The lava-flooded formation C. Mayer D is attached to the southeastern rim of the crater, and a gap in the southeastern rim joins it to the Mare Frigoris. Thus the lunar mare extends up to the outer rampart of C. Mayer.

This crater is named after the Moravian astronomer and teacher Christian Mayer (1719-1783). His name was added to lunar nomenclature by German astronomer Johann H. Schröter in 1791. Its designation was adopted by the International Astronomical Union in 1935.

== Satellite craters ==
By convention these features are identified on lunar maps by placing the letter on the side of the crater midpoint that is closest to C. Mayer. (See the C Mayer D crater that is very similar in shape to the map of Brazil). >> [(:pt:C. Mayer D (Cratera) )]

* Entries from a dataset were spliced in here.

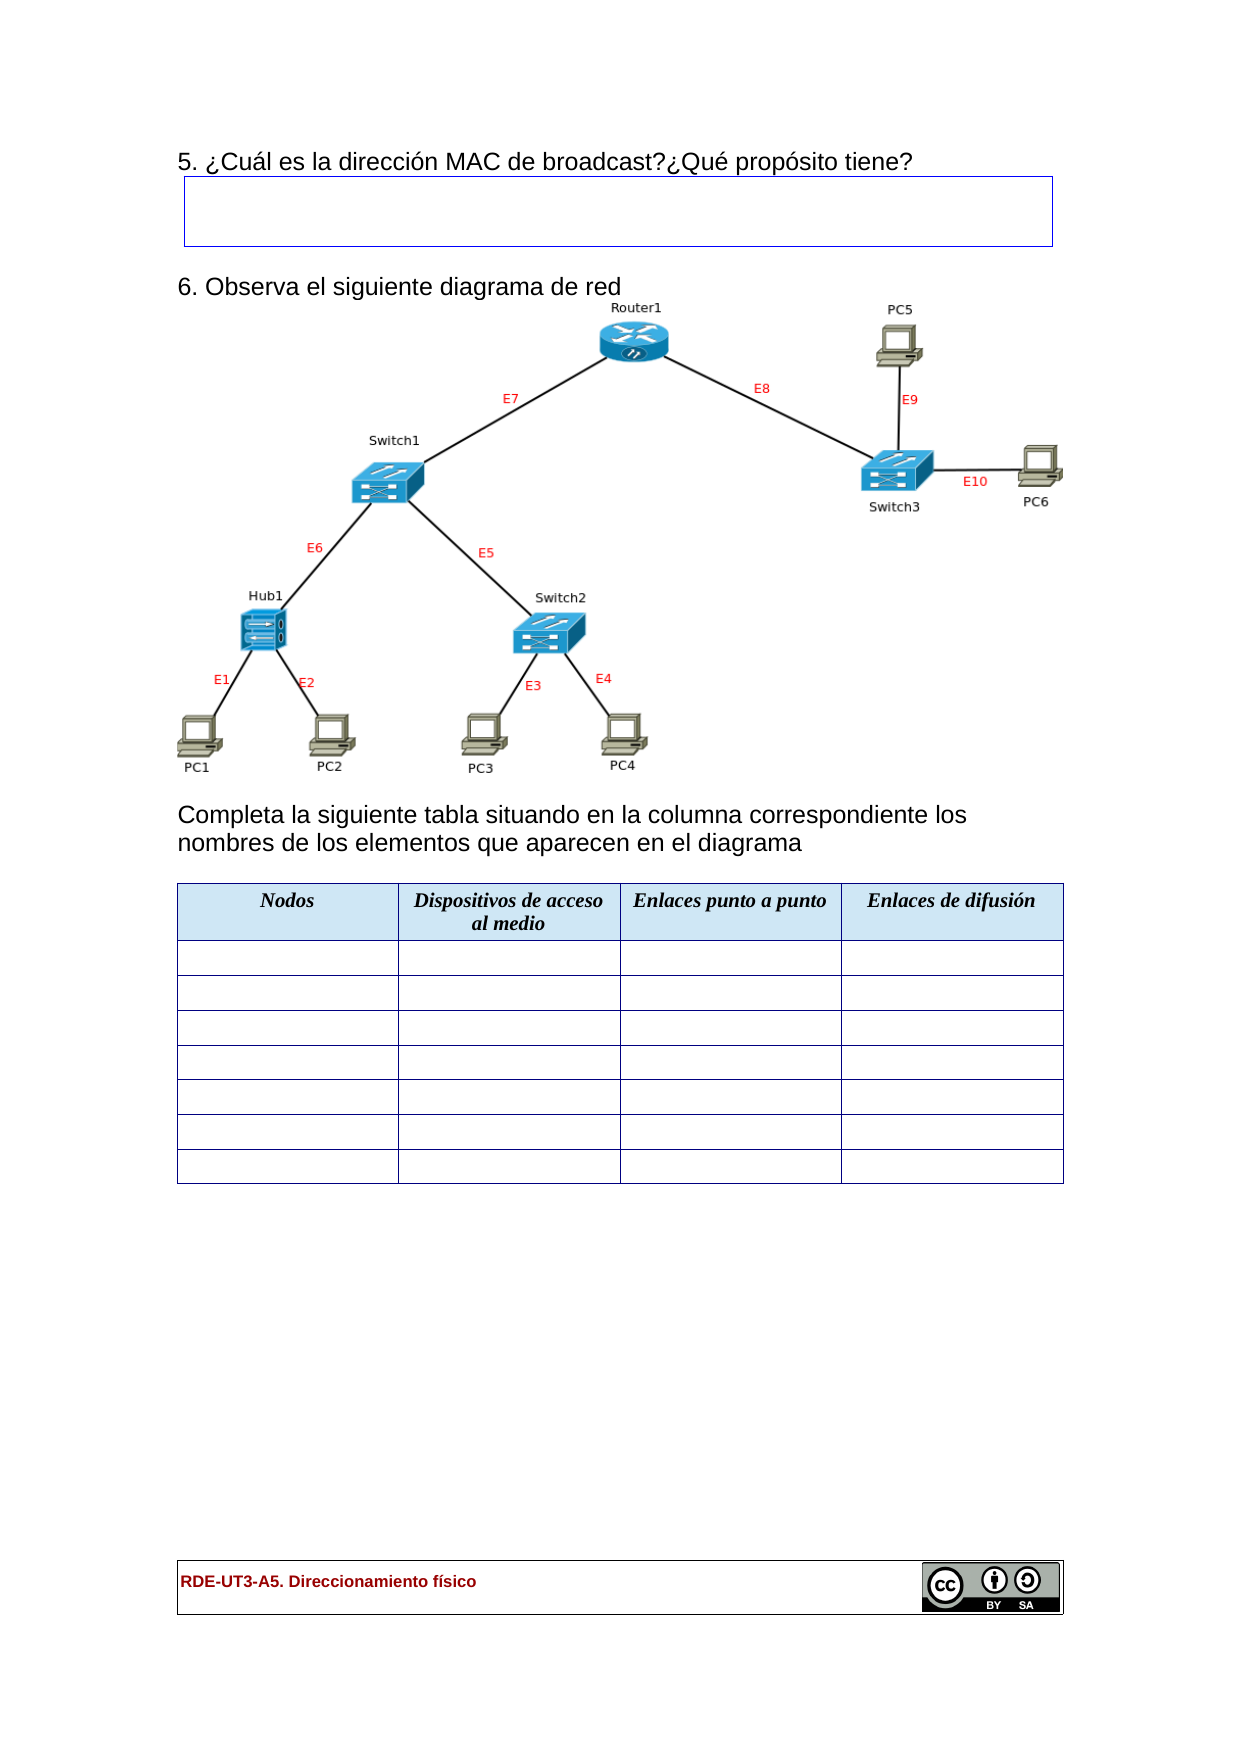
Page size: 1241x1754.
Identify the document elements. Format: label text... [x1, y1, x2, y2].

table_cell [178, 1011, 398, 1044]
table_cell [178, 1115, 398, 1148]
text 5. ¿Cuál es la dirección MAC de broadcast?¿Qué propósito tiene? [177, 148, 1063, 176]
table_cell [621, 976, 841, 1010]
table_cell [621, 1080, 841, 1114]
table_cell [178, 1046, 398, 1079]
table_cell [621, 1046, 841, 1079]
table_cell [399, 976, 620, 1010]
table_cell [842, 1150, 1063, 1183]
table_cell [842, 1115, 1063, 1148]
table_cell [178, 1080, 398, 1114]
table_cell [621, 1115, 841, 1148]
table_cell [399, 1011, 620, 1044]
table_cell [842, 941, 1063, 975]
table_header Dispositivos de acceso al medio [399, 884, 620, 940]
table_cell [178, 941, 398, 975]
table_cell [178, 976, 398, 1010]
table_header Enlaces punto a punto [621, 884, 841, 940]
table_cell [842, 1080, 1063, 1114]
table_cell [399, 1046, 620, 1079]
table_cell [842, 1046, 1063, 1079]
table_cell [842, 976, 1063, 1010]
table_cell [178, 1150, 398, 1183]
table_header Nodos [178, 884, 398, 940]
table_cell [621, 1011, 841, 1044]
table_cell [399, 1150, 620, 1183]
table_cell [399, 941, 620, 975]
table_header Enlaces de difusión [842, 884, 1063, 940]
text Completa la siguiente tabla situando en la columna correspondiente los nombres de los elementos que aparecen en el diagrama [177, 801, 1063, 857]
table_cell [399, 1080, 620, 1114]
table_cell [621, 1150, 841, 1183]
table_cell [621, 941, 841, 975]
table_cell [842, 1011, 1063, 1044]
table_cell [399, 1115, 620, 1148]
table_header [185, 177, 1052, 246]
text 6. Observa el siguiente diagrama de red [177, 272, 1063, 300]
picture [177, 300, 1063, 776]
picture [922, 1562, 1060, 1612]
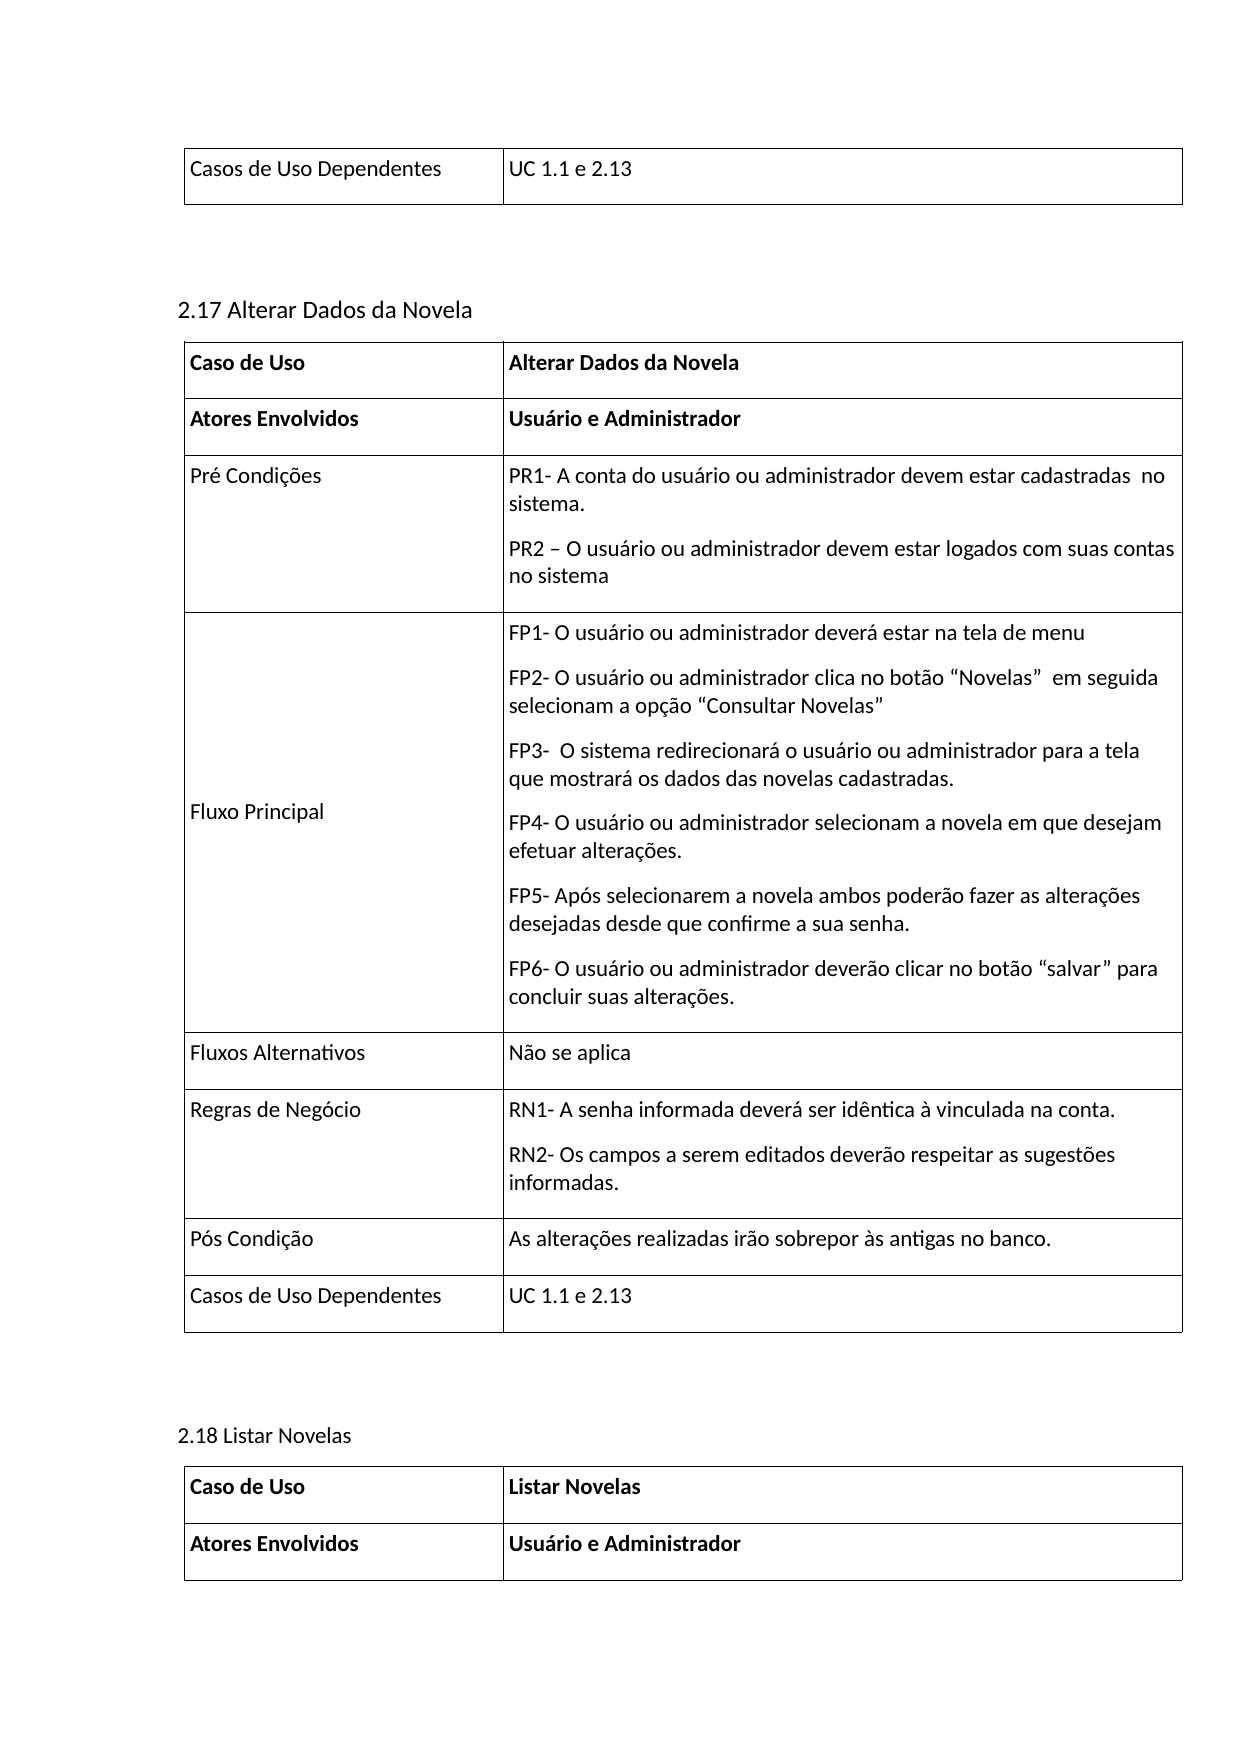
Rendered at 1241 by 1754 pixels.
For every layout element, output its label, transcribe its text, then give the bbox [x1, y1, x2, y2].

table_cell UC 1.1 e 2.13 [504, 1276, 1182, 1332]
table_header Listar Novelas [504, 1467, 1182, 1523]
table_header Alterar Dados da Novela [504, 343, 1182, 398]
table_cell Casos de Uso Dependentes [185, 1276, 503, 1332]
table_cell Regras de Negócio [185, 1090, 503, 1218]
table_cell Não se aplica [504, 1033, 1182, 1089]
table_header Caso de Uso [185, 1467, 503, 1523]
table_cell PR1- A conta do usuário ou administrador devem estar cadastradas no sistema. PR2 – O usuário ou administrador devem estar logados com suas contas no sistema [504, 456, 1182, 612]
table_cell Pré Condições [185, 456, 503, 612]
table_cell Usuário e Administrador [504, 1524, 1182, 1579]
table_cell As alterações realizadas irão sobrepor às antigas no banco. [504, 1219, 1182, 1275]
table_cell FP1- O usuário ou administrador deverá estar na tela de menu FP2- O usuário ou administrador clica no botão “Novelas” em seguida selecionam a opção “Consultar Novelas” FP3- O sistema redirecionará o usuário ou administrador para a tela que mostrará os dados das novelas cadastradas. FP4- O usuário ou administrador selecionam a novela em que desejam efetuar alterações. FP5- Após selecionarem a novela ambos poderão fazer as alterações desejadas desde que confirme a sua senha. FP6- O usuário ou administrador deverão clicar no botão “salvar” para concluir suas alterações. [504, 613, 1182, 1032]
table_cell Usuário e Administrador [504, 399, 1182, 455]
subtitle 2.17 Alterar Dados da Novela [177, 294, 1063, 325]
table_cell Pós Condição [185, 1219, 503, 1275]
table_cell Fluxo Principal [185, 613, 503, 1032]
table_header Caso de Uso [185, 343, 503, 398]
table_cell Fluxos Alternativos [185, 1033, 503, 1089]
table_cell UC 1.1 e 2.13 [504, 149, 1182, 204]
table_cell Atores Envolvidos [185, 399, 503, 455]
table_cell Atores Envolvidos [185, 1524, 503, 1579]
table_cell RN1- A senha informada deverá ser idêntica à vinculada na conta. RN2- Os campos a serem editados deverão respeitar as sugestões informadas. [504, 1090, 1182, 1218]
table_cell Casos de Uso Dependentes [185, 149, 503, 204]
text 2.18 Listar Novelas [177, 1422, 1063, 1449]
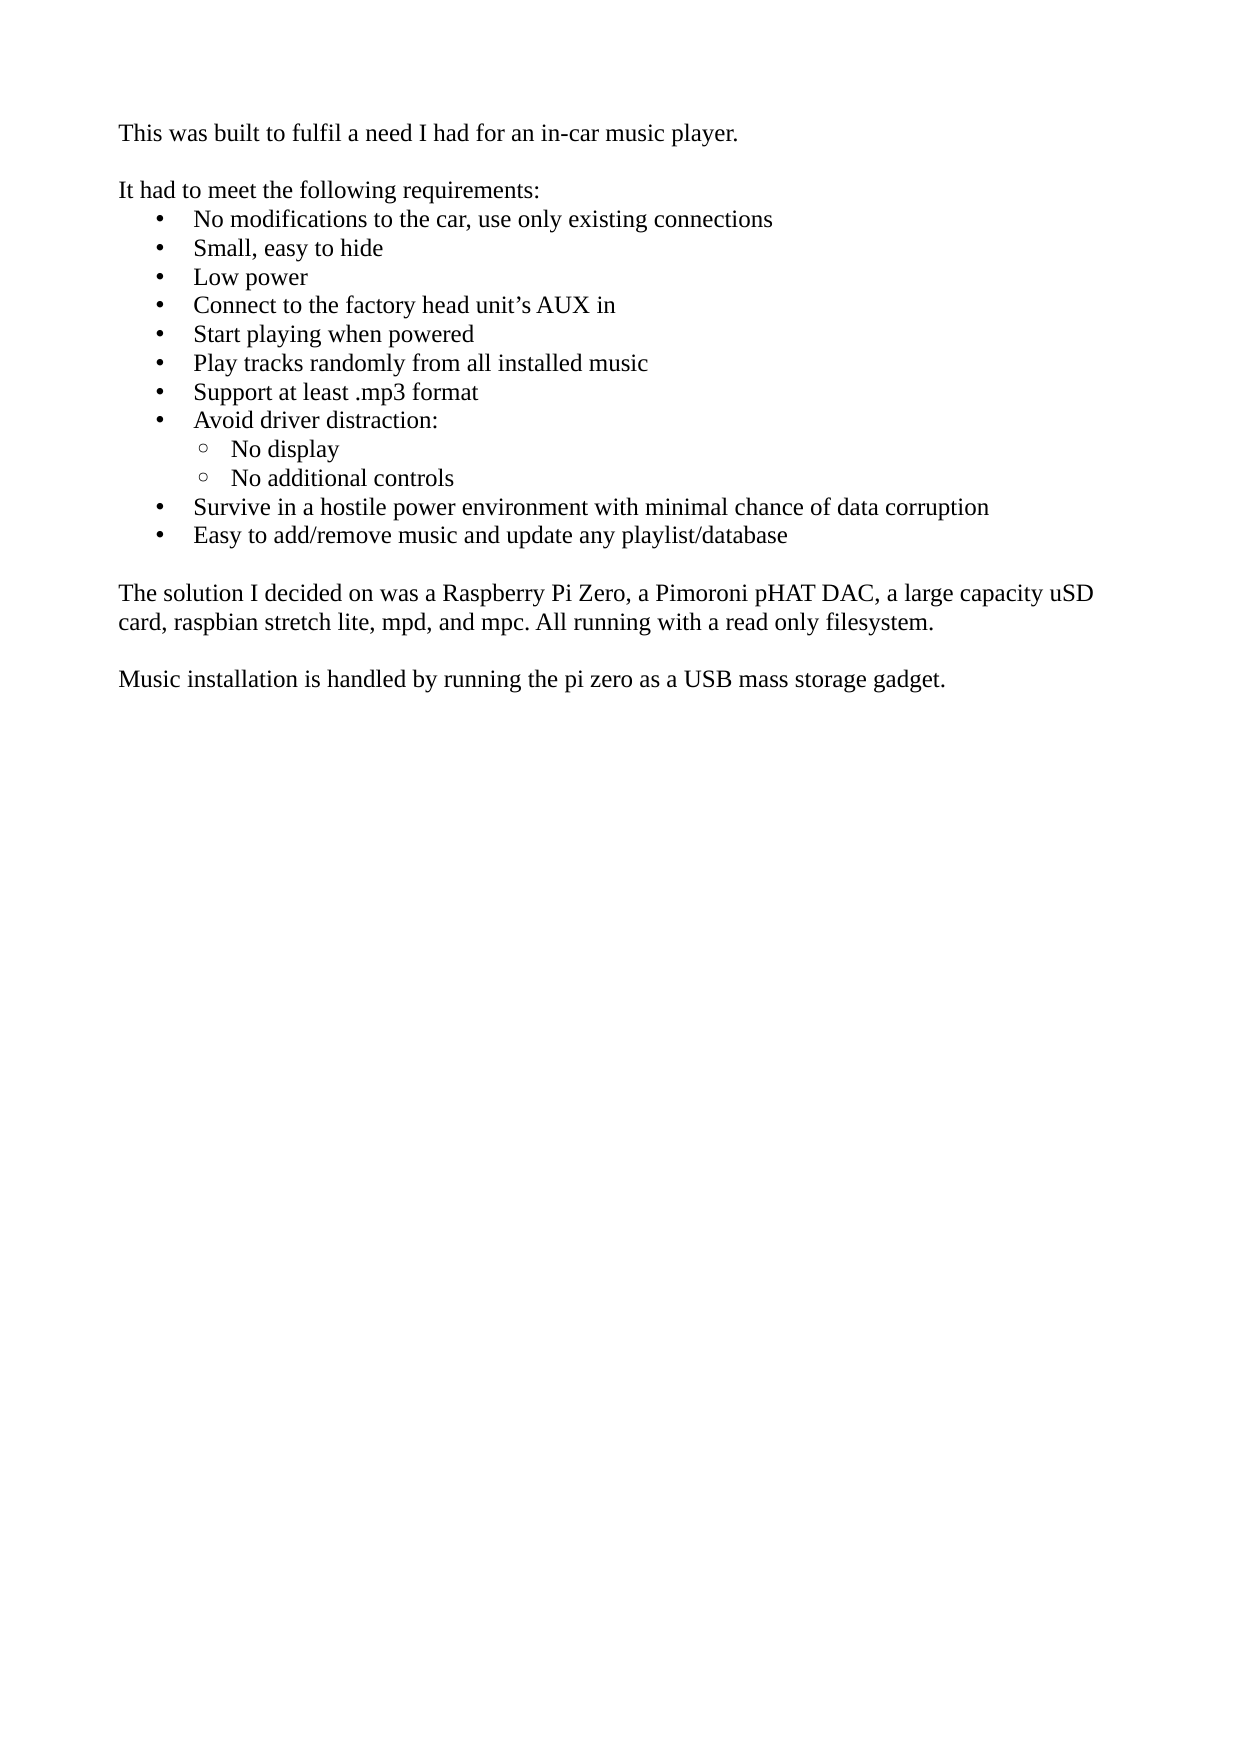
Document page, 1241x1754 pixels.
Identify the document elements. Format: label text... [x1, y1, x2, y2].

list No display [193, 434, 1122, 463]
list Connect to the factory head unit’s AUX in [156, 291, 1122, 319]
list No modifications to the car, use only existing connections [156, 204, 1122, 233]
text The solution I decided on was a Raspberry Pi Zero, a Pimoroni pHAT DAC, a large capacity uSD card, raspbian stretch lite, mpd, and mpc. All running with a read only filesystem. [118, 578, 1122, 636]
list Small, easy to hide [156, 233, 1122, 262]
list Avoid driver distraction: [156, 406, 1122, 434]
list Easy to add/remove music and update any playlist/database [156, 521, 1122, 549]
list No additional controls [193, 463, 1122, 492]
list Play tracks randomly from all installed music [156, 348, 1122, 377]
text This was built to fulfil a need I had for an in-car music player. [118, 118, 1122, 147]
text Music installation is handled by running the pi zero as a USB mass storage gadget. [118, 664, 1122, 693]
list Support at least .mp3 format [156, 377, 1122, 406]
list Low power [156, 262, 1122, 291]
text It had to meet the following requirements: [118, 176, 1122, 204]
list Survive in a hostile power environment with minimal chance of data corruption [156, 492, 1122, 521]
list Start playing when powered [156, 319, 1122, 348]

| C. Mayer | Latitude | Longitude | Diameter |
|---|---|---|---|
| B | 60.2° N | 15.6° E | 36 km |
| D | 62.1° N | 18.6° E | 66 km |
| E | 61.1° N | 16.0° E | 12 km |
| F | 62.0° N | 19.5° E | 7 km |
| H | 64.1° N | 14.7° E | 43 km |

The satellite features F and H include permanently shadowed regions where the sunlight never reaches.